[Xymon] RES: Is the xymon Dead? Future

Richard L. Hamilton rlhamil2 at gmail.com
Tue Mar 12 10:49:44 CET 2019

I don't have "large" at home, of course - not hundreds, but very low two digits, slightly less low if VM's that are only up intermittently are counted.  It is eclectic: three different Solaris versions (on SPARC and x86), two different macOS versions, one Windows physical, one SPARC Linux LDOM, and a couple of the latest of CentOS and Ubuntu on the intermittent VMs.  And I'm retired, so I don't have access to anything else to test on (and might have found it problematic to run test software at work when I wasn't retired).

I do have something for you to think about, though.  While IPv4 certainly isn't going to go away until everyone gives up on it, the use of IPv4 and IPv6 can only increase.  And physical connectivity doesn't mean both will work - my home router sometimes loses external IPv6 connectivity until I log into it and drop and renew the DHCPv6 lease.  (thank the network deities that there is some attempt to keep the /64 prefixes from changing too much, since I don't have DNS updates automated for IPv6)

So since I already have a server-side Xymon script that probes the router (using upnpc command, as home routers don't necessarily provide other non-web ways of finding out connectivity status and external IP), I also have it do an IPv6 ping of a public server, and turn yellow for router internet status if IPv4 is up but IPv6 is down.  (modem internet status is just a web scrape and inspection of the result, since my modem only provides status and not configuration to the user, and does not require a login for that)

But a more generic solution might be able to offer an enhanced version of conn= tag, and even an additional conn6= tag, allowing either consolidated address testing, or one column each for IPv4 and IPv6; that would let one better spot connectivity issues in a mixed IPv4/IPv6 environment!  

> On Mar 12, 2019, at 01:09, Japheth Cleaver <cleaver at terabithia.org> wrote:
> On 3/11/2019 6:59 AM, SebA wrote:
>> On Fri, 8 Mar 2019 at 15:09, Axel Beckert <abe at deuxchevaux.org <mailto:abe at deuxchevaux.org>> wrote:
>> Well another option is just to convert the repo on SF from SVN to Git, but keep it hosted on SF.  And then also to enable the bugs and patches area - if someone is going to monitor and maintain those areas.  I have seen SF projects where no-one does.  But most active FLOSS projects are on GitHub these days.
>> And with regards to being dead or not: Development greatly sped up
>> when J.C. Cleaver took over release management, but it indeed seems to
>> have stalled a little bit again.

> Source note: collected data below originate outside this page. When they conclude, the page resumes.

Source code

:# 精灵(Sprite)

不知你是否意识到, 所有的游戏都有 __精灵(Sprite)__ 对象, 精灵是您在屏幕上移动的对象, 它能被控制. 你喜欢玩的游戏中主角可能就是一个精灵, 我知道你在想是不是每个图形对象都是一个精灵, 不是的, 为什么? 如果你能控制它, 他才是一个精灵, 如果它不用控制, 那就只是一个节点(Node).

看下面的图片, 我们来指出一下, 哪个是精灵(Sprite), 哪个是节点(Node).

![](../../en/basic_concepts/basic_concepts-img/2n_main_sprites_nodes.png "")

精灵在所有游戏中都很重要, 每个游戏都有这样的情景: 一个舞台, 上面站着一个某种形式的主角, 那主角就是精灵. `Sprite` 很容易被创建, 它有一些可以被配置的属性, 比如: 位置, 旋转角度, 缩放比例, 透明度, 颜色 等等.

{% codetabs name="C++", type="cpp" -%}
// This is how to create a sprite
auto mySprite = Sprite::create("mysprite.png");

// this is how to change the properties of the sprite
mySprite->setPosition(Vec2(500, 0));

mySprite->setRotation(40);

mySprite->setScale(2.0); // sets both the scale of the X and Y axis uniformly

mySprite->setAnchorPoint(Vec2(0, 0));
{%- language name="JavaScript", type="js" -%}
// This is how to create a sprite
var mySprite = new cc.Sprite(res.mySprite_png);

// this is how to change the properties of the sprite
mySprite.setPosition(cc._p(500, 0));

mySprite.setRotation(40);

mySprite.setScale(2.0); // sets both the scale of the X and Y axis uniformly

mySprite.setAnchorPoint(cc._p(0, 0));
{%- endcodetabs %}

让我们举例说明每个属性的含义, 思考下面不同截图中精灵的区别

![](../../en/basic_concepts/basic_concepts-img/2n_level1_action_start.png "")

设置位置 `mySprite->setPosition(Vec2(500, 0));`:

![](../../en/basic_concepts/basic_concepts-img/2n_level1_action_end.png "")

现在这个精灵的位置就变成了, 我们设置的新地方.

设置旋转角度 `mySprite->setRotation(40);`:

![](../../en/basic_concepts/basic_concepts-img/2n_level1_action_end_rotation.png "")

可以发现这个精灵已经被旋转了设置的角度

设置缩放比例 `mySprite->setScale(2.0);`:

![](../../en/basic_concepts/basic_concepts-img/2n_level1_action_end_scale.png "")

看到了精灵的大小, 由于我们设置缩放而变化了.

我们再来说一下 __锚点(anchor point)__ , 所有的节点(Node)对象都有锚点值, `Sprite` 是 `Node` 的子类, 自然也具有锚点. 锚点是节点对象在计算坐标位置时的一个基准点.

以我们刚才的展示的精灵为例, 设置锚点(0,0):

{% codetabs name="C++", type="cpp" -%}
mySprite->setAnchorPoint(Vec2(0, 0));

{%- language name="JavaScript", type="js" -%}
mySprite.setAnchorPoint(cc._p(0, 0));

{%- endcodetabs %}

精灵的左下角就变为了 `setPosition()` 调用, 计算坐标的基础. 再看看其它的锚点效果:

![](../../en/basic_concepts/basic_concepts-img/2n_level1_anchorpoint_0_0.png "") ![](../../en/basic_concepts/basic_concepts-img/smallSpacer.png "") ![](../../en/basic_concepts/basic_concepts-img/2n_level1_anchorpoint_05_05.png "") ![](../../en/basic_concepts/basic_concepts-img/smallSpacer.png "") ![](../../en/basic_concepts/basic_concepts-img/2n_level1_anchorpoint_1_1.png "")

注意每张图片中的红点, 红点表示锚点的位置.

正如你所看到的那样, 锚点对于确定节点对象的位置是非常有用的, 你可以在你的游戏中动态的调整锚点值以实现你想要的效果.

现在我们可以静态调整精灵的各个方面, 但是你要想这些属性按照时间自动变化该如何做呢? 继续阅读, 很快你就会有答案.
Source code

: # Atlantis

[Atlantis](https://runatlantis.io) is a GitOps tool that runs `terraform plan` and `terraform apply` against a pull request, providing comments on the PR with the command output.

Then again, IIRC J.C. mostly took
>> over release management so that Henrik can focus on long-time
>> development. And if there is not much to fix in the current stable
>> releases, not having a stable release every few months is not
>> necessarily "dead", but might also be "stable, no relevant open
>> issues".
>> Yes, development did greatly speed up, but it practically ceased when J.C., I think, found difficulty merging the patches he had been using in his RPMs with Henrik's new 4.4 code.  Or over 2 years ago (Jan 2016) when he released 4.3.28.  I know the idea was that Henrik could focus on long-time development, but I think that ceased over 3 years ago - his last commit was in Jan 2016, with the last development type commit being Dec 2015.  Both of them changed jobs (Henrik in Aug 2013 and J.C. in Sep 2015) and I'm guessing no longer used, or needed to develop, Xymon in their new roles and then their desire or capacity to keep putting time into the project dwindled.
> This is a fair criticism, unfortunately. The primary issue for me since then has been having access to sufficiently high-throughput performance and load testing, which had been a significant aspect of the feature and dev cycle. I'd been hesitant to release further absent a true shakedown of the new code, however that was /never/ intended to be an indication of lack of interest in the project. It had seemed to have gotten to a point where a lot of the low-hanging fruit had been hit and there was -- once again -- a large delta in the jump to the prospective next release  -- in fact, which I feel was similar to the previous stall.
> (And yes, I'm still hoping and waiting for IPv6 support, too,
> especially in xymonnet-based checks. Reporting to IPv6-only servers is
> no issue though, if you anyways use stunnel to encrypt the
> client-reporting traffic.)
>                 Kind regards, Axel
> And I'm still hoping for TLS support in the client.  I did try https URL as the recipient (which should work - r7797) but I couldn't get it to work in the RPM version
> Knowing that there is still actually a demand for IPv6 is helpful. Simply put, what's most needed right now is a potentially large testbed for testing and validation of the code we have.